=== Section Start ===

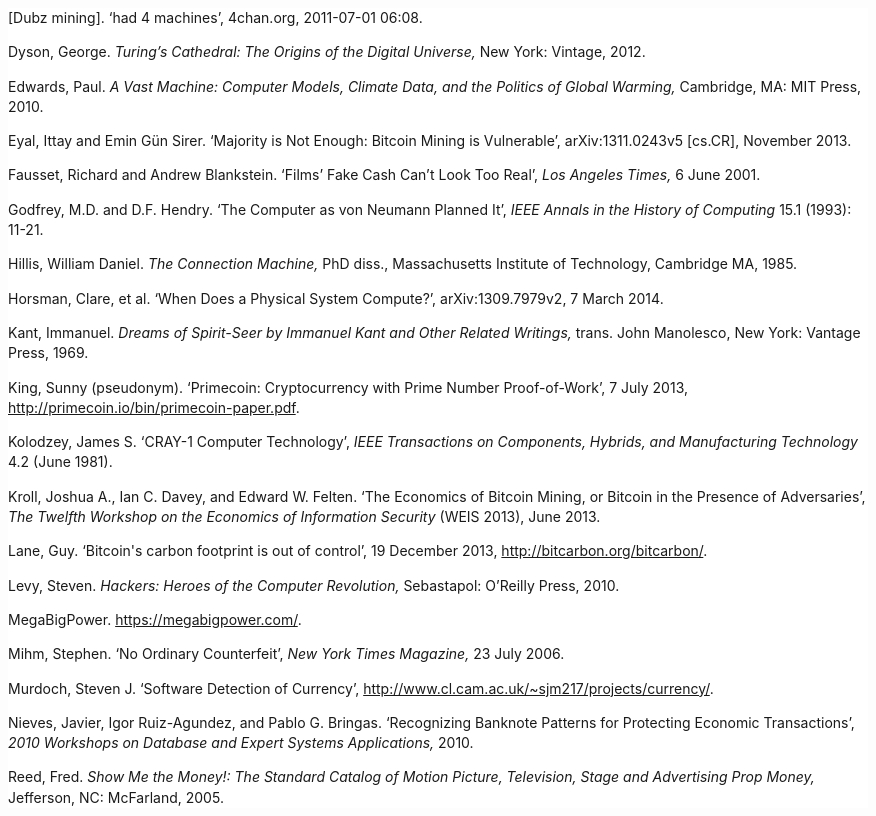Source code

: [Dubz mining]. ‘had 4 machines’, 4chan.org, 2011-07-01 06:08.

Dyson, George. *Turing’s Cathedral: The Origins of the Digital
Universe,* New York: Vintage, 2012.

Edwards, Paul. *A Vast Machine: Computer Models, Climate Data, and the
Politics of Global Warming,* Cambridge, MA: MIT Press, 2010.

Eyal, Ittay and Emin Gün Sirer. ‘Majority is Not Enough: Bitcoin Mining
is Vulnerable’, arXiv:1311.0243v5 [cs.CR], November 2013.

Fausset, Richard and Andrew Blankstein. ‘Films’ Fake Cash Can’t Look Too
Real’, *Los Angeles Times,* 6 June 2001.

Godfrey, M.D. and D.F. Hendry. ‘The Computer as von Neumann Planned It’,
*IEEE Annals in the History of Computing* 15.1 (1993): 11-21.

Hillis, William Daniel. *The Connection Machine,* PhD diss.,
Massachusetts Institute of Technology, Cambridge MA, 1985.

Horsman, Clare, et al. ‘When Does a Physical System Compute?’,
arXiv:1309.7979v2, 7 March 2014.

Kant, Immanuel. *Dreams of Spirit-Seer by Immanuel Kant and Other
Related Writings,* trans. John Manolesco, New York: Vantage Press, 1969.

King, Sunny (pseudonym). ‘Primecoin: Cryptocurrency with Prime Number
Proof-of-Work’, 7 July 2013,
<http://primecoin.io/bin/primecoin-paper.pdf>.

Kolodzey, James S. ‘CRAY-1 Computer Technology’, *IEEE Transactions on
Components, Hybrids, and Manufacturing Technology* 4.2 (June 1981).

Kroll, Joshua A., Ian C. Davey, and Edward W. Felten. ‘The Economics of
Bitcoin Mining, or Bitcoin in the Presence of Adversaries’, *The Twelfth
Workshop on the Economics of Information Security* (WEIS 2013), June
2013.

Lane, Guy. ‘Bitcoin's carbon footprint is out of control’, 19 December
2013, <http://bitcarbon.org/bitcarbon/>.

Levy, Steven. *Hackers: Heroes of the Computer Revolution,* Sebastapol:
O’Reilly Press, 2010.

MegaBigPower. <https://megabigpower.com/>.

Mihm, Stephen. ‘No Ordinary Counterfeit’, *New York Times Magazine,* 23
July 2006.

Murdoch, Steven J. ‘Software Detection of Currency’,
<http://www.cl.cam.ac.uk/~sjm217/projects/currency/>.

Nieves, Javier, Igor Ruiz-Agundez, and Pablo G. Bringas. ‘Recognizing
Banknote Patterns for Protecting Economic Transactions’, *2010 Workshops
on Database and Expert Systems Applications,* 2010.

Reed, Fred. *Show Me the Money!: The Standard Catalog of Motion Picture,
Television, Stage and Advertising Prop Money,* Jefferson, NC: McFarland,
2005.


[^1]: William Daniel Hillis, *The Connection Machine,* PhD diss.,
[^2]: Ron Rosenbaum, ‘Secrets of the Little Blue Box’, *Esquire
[^3]: Unsigned obituary, ‘Charles Babbage, Philosopher’, *Van Nostrand’s
[^4]: Sperry Rand Co., *UNIVAC I Maintenance Manual For Use With UNIVAC
[^5]: M.D. Godfrey and D.F. Hendry, ‘The Computer as von Neumann Planned
[^6]: Charles Schrader, *History of Operations Research in the United
[^7]: George Dyson, *Turing’s Cathedral: The Origins of the Digital
[^8]: Geeta Dayal, ‘Max Mathews (1926-2011)’, *Frieze,* May 2011,
[^9]: Willis H. Ware et al., *RAND and the Information Evolution: A
[^10]: Steven Levy, *Hackers: Heroes of the Computer Revolution,*
[^11]: James S. Kolodzey, ‘CRAY-1 Computer Technology’, *IEEE
[^12]: Personal communication with the author.
[^13]: danah boyd, ‘blotchy burns on my legs from my Macbook’,
[^14]: Nicole Starosielski, ‘Digital Media: Hot or Cool?’, *Flow* 15.5
[^15]: Rongliang Zhou et al., ‘Modeling and Control for Cooling
[^16]: Seymour Cray, ‘U.S. Patent No. 4,590,538: Immersion Cooled High
[^17]: Xiaogang Cao, ‘Visit of ASICMINER's Immersion Cooling Mining
[^18]: David Wolman, *The End of Money: Counterfeiters, Preachers,
[^19]: Stephen Mihm, ‘No Ordinary Counterfeit’, *New York Times
[^20]: Daniel Lord Smail, Mary C. Stiner, and Timothy Earle, ‘Goods’,
[^21]: Immanuel Kant, *Dreams of Spirit-Seer by Immanuel Kant and Other
[^22]: Personal communication with author.
[^23]: Fred Reed, *Show Me the Money!: The Standard Catalog of Motion
[^24]: Richard Fausset and Andrew Blankstein, ‘Films’ Fake Cash Can’t
[^25]: Javier Nieves, Igor Ruiz-Agundez, and Pablo G. Bringas,
[^26]: Steven J. Murdoch, ‘Software Detection of Currency’,
[^27]: Bernd Widdig, *Culture and Inflation in Weimar Germany,* Oakland:
[^28]: [Dubz mining], ‘had 4 machines’, 4chan.org, 2011-07-01 06:08.
[^29]: Adam Back, ‘Hashcash – A Denial of Service Counter-Measure’,
[^30]: Joshua A. Kroll, Ian C. Davey, and Edward W. Felten, ‘The
[^31]: Ittay Eyal and Emin Gün Sirer, ‘Majority is not Enough: Bitcoin
[^32]: Cloudhashing, [https://cloudhashing.com/](endnotes.xml);
[^33]: ‘Sunny King’ (pseudonym), ‘Primecoin: Cryptocurrency with Prime
[^34]: Guy Lane, ‘Bitcoin's Carbon Footprint is out of Control’, 19
[^35]: Michael Carney, ‘Bitcoin Has a Dark Side: Its Carbon Footprint’,
[^36]: Paul Edwards, *A Vast Machine: Computer Models, Climate Data, and
[^37]: Tom Simonite, ‘The Man Who Really Built Bitcoin’, *MIT Technology
[^38]: See, for instance, the wonderful paper: Clare Horsman et al.,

=== Section End ===

▸ Task statement
Reproduce the lines from the first one through the line containing "is Vulnerable’, arXiv:1311.0243v5", inclusive, and leave the pictures out of your answer.

▸ Result below
Source code

: [Dubz mining]. ‘had 4 machines’, 4chan.org, 2011-07-01 06:08.

Dyson, George. *Turing’s Cathedral: The Origins of the Digital
Universe,* New York: Vintage, 2012.

Edwards, Paul. *A Vast Machine: Computer Models, Climate Data, and the
Politics of Global Warming,* Cambridge, MA: MIT Press, 2010.

Eyal, Ittay and Emin Gün Sirer. ‘Majority is Not Enough: Bitcoin Mining
is Vulnerable’, arXiv:1311.0243v5 [cs.CR], November 2013.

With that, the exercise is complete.